_WHAT THE TASK REQUIRES:_
Quote the part of the passage on equipment safety labels and manuals that begins with the words containing "safety stuff that" and ends with "reactor or whatever...".

_SOURCE PASSAGE:_
--*--

2. A clear caveat sticker on a conspicuous part of the
equipment, warning of whatever exposures/dangers there
are. But not like the sages at Horribly Anachronistic
Labyrinth Computer Co. did on a portable fiche viewer
us field engipreneurs were forced to use; it said, "DO
NOT CHANGE THE BULB WHEN POWER IS SWITCHED ON, DUMMY!!"
--but they glued it right under the bulb where, when
the power was on and the bulb was lit, you couldn't read
it for the glare...
3. If it's fair to assess the ion implanter as being used
and meant for use by ONLY certified professional ion
implanters (sorry, but it's not really my field...),
then a clear equipement labelling and manual statement
saying to whom the manual is directed and by whom the
equipment should be used, sets some safety ground rules
and narrows the need to idiot-proof the book.
But...when you find yourself trying to re-engineer the equip.
in the book because some equipment has some need of improvement,
you have a problem. I'd suggest having a grizzled, battlefield
trained ion implanter at those manual review meetings who has
the gumption to voice hir (sic) studied opinion about what's
needed, and what's self-defeating.
And, there's usually an overwhelming body of "thou shalt/not"
safety stuff that preexists and can be a precedent to be cited,
like "...this Swiss Army Knife is meant for use only as defined
in the Swiss Army Knife Manufacturer's ISO 9000 Usability and
Safety Guidelines, page 872 pp, available from the Swiss Army
Knife Manufacturer's Association, Muesli Blvd., Hong Kong...",
Just don't glue the safety label on the core reactor or whatever...
smells like the dickens when you fire it up...right, HAL?

--*--

_INFORMATION:_
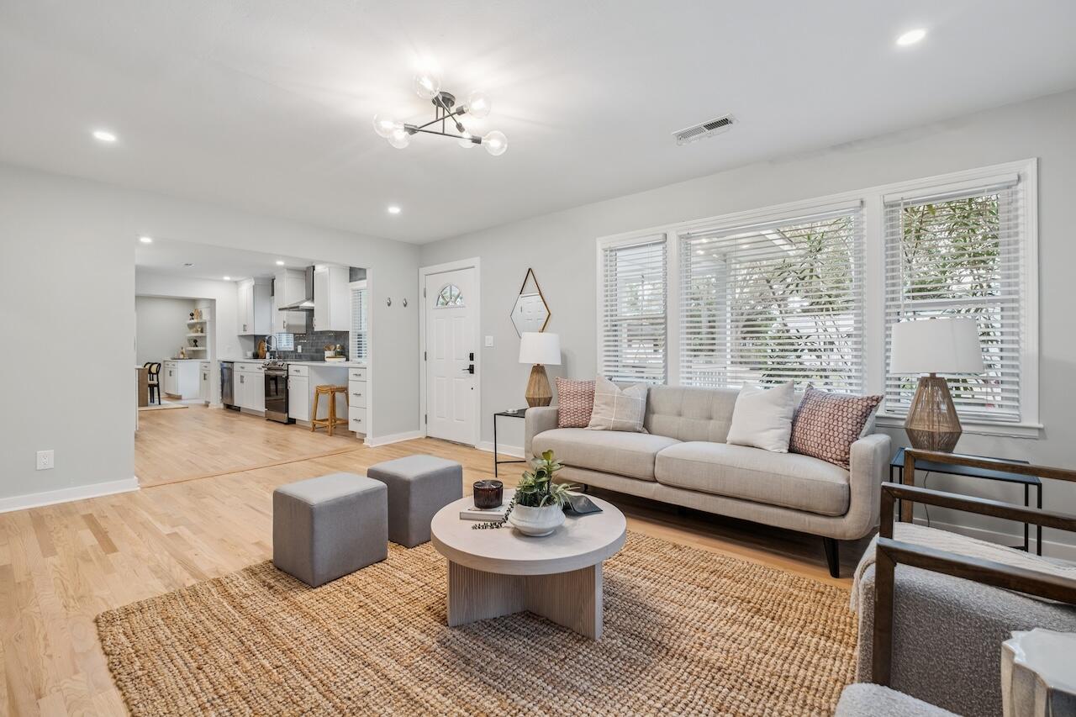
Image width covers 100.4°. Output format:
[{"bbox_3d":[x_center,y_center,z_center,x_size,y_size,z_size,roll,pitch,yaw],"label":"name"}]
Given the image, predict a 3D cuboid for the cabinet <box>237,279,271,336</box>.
[{"bbox_3d":[-5.428,-0.951,8.584,0.860,1.040,0.330,1,1,39],"label":"cabinet"}]

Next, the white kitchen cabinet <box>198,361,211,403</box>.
[{"bbox_3d":[-6.492,0.453,9.243,0.800,0.800,0.600,1,1,39],"label":"white kitchen cabinet"}]

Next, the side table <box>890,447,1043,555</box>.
[{"bbox_3d":[2.018,0.776,2.146,0.482,0.550,0.490,1,1,43],"label":"side table"}]

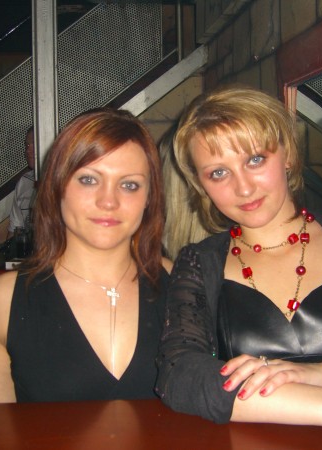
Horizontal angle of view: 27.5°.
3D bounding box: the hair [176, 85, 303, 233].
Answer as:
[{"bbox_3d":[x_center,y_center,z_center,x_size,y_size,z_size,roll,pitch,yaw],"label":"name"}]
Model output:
[{"bbox_3d":[0.127,-0.108,1.080,0.200,0.240,0.210,-17,6,7],"label":"hair"}]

--*--

_WRITTEN RESPONSE:_
safety stuff that preexists and can be a precedent to be cited,
like "...this Swiss Army Knife is meant for use only as defined
in the Swiss Army Knife Manufacturer's ISO 9000 Usability and
Safety Guidelines, page 872 pp, available from the Swiss Army
Knife Manufacturer's Association, Muesli Blvd., Hong Kong...",
Just don't glue the safety label on the core reactor or whatever...